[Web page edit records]
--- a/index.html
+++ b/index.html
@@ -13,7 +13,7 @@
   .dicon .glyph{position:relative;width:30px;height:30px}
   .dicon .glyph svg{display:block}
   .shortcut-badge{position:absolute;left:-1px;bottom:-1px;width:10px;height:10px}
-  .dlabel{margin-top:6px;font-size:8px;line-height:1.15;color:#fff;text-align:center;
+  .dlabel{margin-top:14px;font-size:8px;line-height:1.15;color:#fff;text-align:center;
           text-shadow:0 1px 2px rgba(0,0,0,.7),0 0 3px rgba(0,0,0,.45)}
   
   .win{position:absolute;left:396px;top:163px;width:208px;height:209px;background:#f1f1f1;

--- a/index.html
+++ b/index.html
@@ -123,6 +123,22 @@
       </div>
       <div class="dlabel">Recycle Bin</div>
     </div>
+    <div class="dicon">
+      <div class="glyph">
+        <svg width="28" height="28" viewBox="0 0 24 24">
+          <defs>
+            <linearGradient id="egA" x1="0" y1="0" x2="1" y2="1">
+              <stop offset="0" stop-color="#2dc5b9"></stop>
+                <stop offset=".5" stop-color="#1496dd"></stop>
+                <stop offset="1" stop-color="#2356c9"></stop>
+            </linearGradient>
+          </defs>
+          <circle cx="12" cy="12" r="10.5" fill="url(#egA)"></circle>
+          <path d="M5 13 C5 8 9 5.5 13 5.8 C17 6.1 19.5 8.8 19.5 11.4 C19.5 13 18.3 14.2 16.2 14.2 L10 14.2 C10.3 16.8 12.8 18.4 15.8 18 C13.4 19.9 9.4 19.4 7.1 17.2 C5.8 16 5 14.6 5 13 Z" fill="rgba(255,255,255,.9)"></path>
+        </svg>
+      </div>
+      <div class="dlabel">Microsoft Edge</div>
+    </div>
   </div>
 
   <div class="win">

==

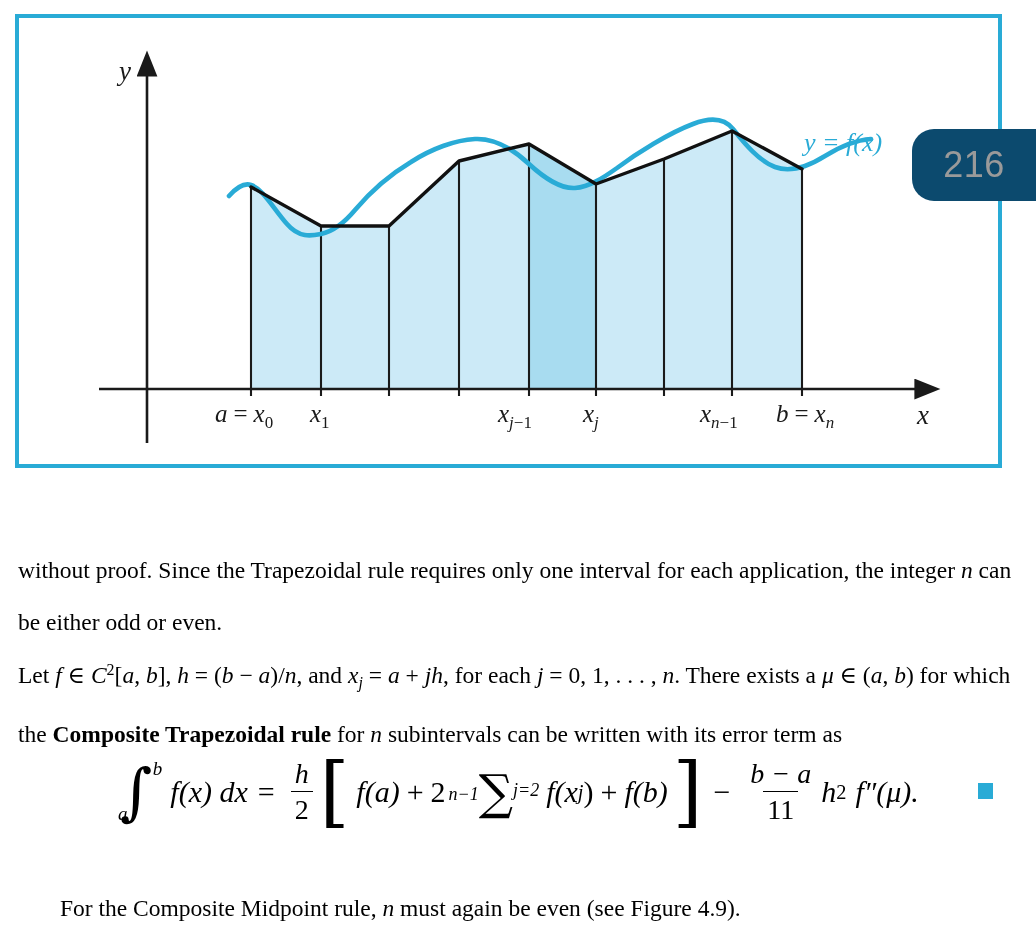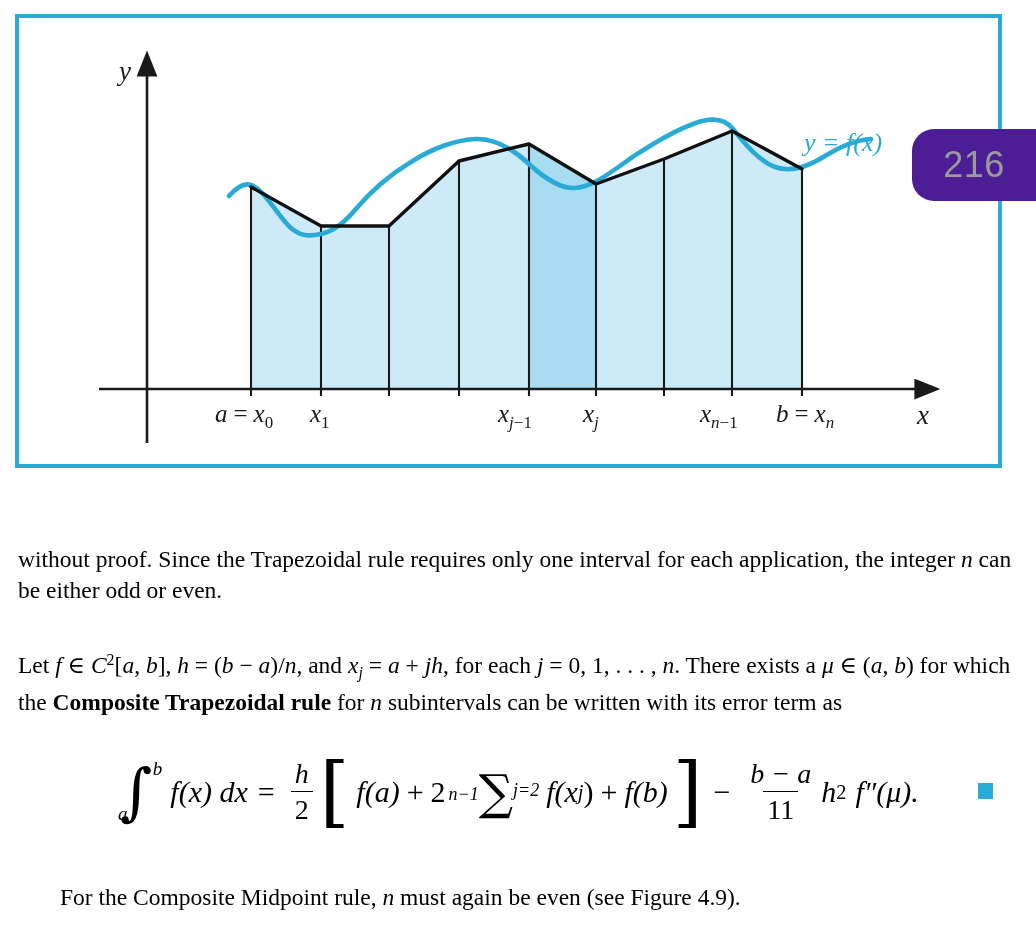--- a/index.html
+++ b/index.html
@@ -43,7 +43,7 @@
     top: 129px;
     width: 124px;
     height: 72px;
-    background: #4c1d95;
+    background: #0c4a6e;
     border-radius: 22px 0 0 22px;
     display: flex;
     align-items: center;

ACTION ITEM => From the data above, copy each line that has the string "rgba".

SOLUTION TO THIS TASK =>
           text-shadow:0 1px 2px rgba(0,0,0,.7),0 0 3px rgba(0,0,0,.45)}
+          <path d="M5 13 C5 8 9 5.5 13 5.8 C17 6.1 19.5 8.8 19.5 11.4 C19.5 13 18.3 14.2 16.2 14.2 L10 14.2 C10.3 16.8 12.8 18.4 15.8 18 C13.4 19.9 9.4 19.4 7.1 17.2 C5.8 16 5 14.6 5 13 Z" fill="rgba(255,255,255,.9)"></path>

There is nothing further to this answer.